### PROBLEM DESCRIPTION
Copy out each line of the data that contains "très".

### INFORMATION SUPPLIED
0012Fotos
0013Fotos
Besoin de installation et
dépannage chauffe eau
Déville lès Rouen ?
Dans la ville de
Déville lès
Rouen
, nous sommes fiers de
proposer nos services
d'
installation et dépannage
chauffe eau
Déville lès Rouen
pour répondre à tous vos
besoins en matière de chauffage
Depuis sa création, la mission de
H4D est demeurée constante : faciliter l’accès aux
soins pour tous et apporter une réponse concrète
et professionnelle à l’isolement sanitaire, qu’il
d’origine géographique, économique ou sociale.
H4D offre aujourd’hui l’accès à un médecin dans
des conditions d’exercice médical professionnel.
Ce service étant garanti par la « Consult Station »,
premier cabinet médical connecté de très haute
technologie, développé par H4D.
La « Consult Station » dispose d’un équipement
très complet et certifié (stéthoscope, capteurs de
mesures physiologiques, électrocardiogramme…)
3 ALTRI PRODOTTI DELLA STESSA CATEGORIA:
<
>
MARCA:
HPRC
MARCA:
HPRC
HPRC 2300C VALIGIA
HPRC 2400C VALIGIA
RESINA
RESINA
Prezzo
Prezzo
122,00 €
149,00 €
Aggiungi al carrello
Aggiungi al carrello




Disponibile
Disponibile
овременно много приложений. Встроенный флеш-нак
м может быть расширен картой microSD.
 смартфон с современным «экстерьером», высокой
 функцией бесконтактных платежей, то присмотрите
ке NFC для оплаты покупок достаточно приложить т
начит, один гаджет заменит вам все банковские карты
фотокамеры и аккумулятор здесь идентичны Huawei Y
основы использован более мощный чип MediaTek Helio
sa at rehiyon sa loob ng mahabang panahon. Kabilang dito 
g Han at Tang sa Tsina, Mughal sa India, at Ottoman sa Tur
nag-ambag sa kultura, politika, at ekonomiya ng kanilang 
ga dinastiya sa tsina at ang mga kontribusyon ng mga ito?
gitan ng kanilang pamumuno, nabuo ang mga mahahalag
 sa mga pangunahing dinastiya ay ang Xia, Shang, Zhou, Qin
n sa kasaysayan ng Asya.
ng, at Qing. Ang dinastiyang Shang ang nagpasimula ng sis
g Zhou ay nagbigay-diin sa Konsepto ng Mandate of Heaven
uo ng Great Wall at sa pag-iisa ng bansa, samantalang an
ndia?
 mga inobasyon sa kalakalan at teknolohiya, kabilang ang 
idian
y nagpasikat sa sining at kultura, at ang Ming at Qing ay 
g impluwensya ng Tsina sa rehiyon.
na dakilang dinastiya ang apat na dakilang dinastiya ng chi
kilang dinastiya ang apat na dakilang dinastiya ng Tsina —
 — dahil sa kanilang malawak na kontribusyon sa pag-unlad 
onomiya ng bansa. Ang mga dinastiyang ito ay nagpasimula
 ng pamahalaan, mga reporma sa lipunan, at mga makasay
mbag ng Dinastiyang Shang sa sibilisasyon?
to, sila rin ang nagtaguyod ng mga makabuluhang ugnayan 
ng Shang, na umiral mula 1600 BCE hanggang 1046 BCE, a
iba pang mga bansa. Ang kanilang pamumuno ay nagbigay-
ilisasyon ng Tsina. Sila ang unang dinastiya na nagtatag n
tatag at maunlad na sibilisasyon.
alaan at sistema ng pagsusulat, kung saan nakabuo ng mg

### WRITTEN ANSWER
premier cabinet médical connecté de très haute
très complet et certifié (stéthoscope, capteurs de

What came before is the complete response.